The neat thing about rare earths is that they have only recently become a commercial attraction and while their occurrences may have been logged by historical explorers, they were likely not followed up at the time, given the electric vehicle juggernaut and green energy revolution were somewhere over the horizon back then.

While a select few have employed this method of making mineral discoveries in the past, what is quite unusual about OD6’s early desktop exploration play, is the historic CSIRO water samples they managed to get their hands on. Those old water bore results showed faint traces of rare earths across what would later become the company’s tenements.

Ultimately, those tenements and others triggered the company’s sizeable market cap when it hit the ASX boards – a move that would no doubt see public company types waxing lyrical for hours at the neighbourhood BBQ.

“I don’t think there are too many people who do it … and 15 years ago, rare earths weren’t very sexy.” Mr Hazelden said.

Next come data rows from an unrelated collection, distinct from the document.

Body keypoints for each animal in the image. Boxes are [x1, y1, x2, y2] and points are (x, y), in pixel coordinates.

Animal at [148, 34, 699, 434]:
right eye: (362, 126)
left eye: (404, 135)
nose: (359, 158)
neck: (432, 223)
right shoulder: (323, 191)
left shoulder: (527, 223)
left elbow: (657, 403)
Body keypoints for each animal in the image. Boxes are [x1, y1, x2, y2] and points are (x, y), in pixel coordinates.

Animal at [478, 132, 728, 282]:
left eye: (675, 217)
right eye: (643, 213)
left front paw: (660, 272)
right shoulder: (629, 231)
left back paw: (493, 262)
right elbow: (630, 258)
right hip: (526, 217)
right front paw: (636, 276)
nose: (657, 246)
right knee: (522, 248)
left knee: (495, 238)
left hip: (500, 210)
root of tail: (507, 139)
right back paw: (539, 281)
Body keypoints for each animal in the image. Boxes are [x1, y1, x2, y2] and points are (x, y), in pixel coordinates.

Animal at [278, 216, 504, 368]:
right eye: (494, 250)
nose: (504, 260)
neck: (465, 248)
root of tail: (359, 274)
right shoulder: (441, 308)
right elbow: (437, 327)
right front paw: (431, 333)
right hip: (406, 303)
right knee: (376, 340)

“But people are getting smarter about it now and I think Esperance is a good spot to be … there is already wind power down there and we’re trying to position ourselves to become a green rare earths producer.”

Crushing, grinding and heating hard rocks to extract rare earths can be a much more expensive exercise than leaching them from clays. Technology is yet to devise a perfect plan for the latter, but that leaves a genuine “watch- this-space” evolution to come as the Australian Nuclear Science and Technology Organisation continues its research in the sector.

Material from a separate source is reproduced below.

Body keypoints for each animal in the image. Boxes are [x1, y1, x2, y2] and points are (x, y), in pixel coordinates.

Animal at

One thing that does seem certain – despite the differing commentaries – is that the demand for rare earths does not look like abating anytime soon given their use in the burgeoning wind turbine and electric vehicle industries.

Mr Hazelden said: “When I started at uni, rare earths weren’t even a thing – it was all copper, gold, lead and zinc. Now you look at these little, strange 15 lots of elements at the bottom of the periodic table … I didn’t even know what they really were once upon a time and I’ve got a chemistry and metallurgy degree.”

OD6 is currently waiting to see if it has been successful in its bid to secure a $5 million grant as part of the Australian Government’s Critical Minerals Development Program, which aims to support early and mid-stage critical minerals projects.

If the government is serious about providing a leg-up for the critical minerals industry, it would do well to take a close look at the ground around Esperance. It just might end up being to rare earths what Texas was to oil way back when – now there’s a thought.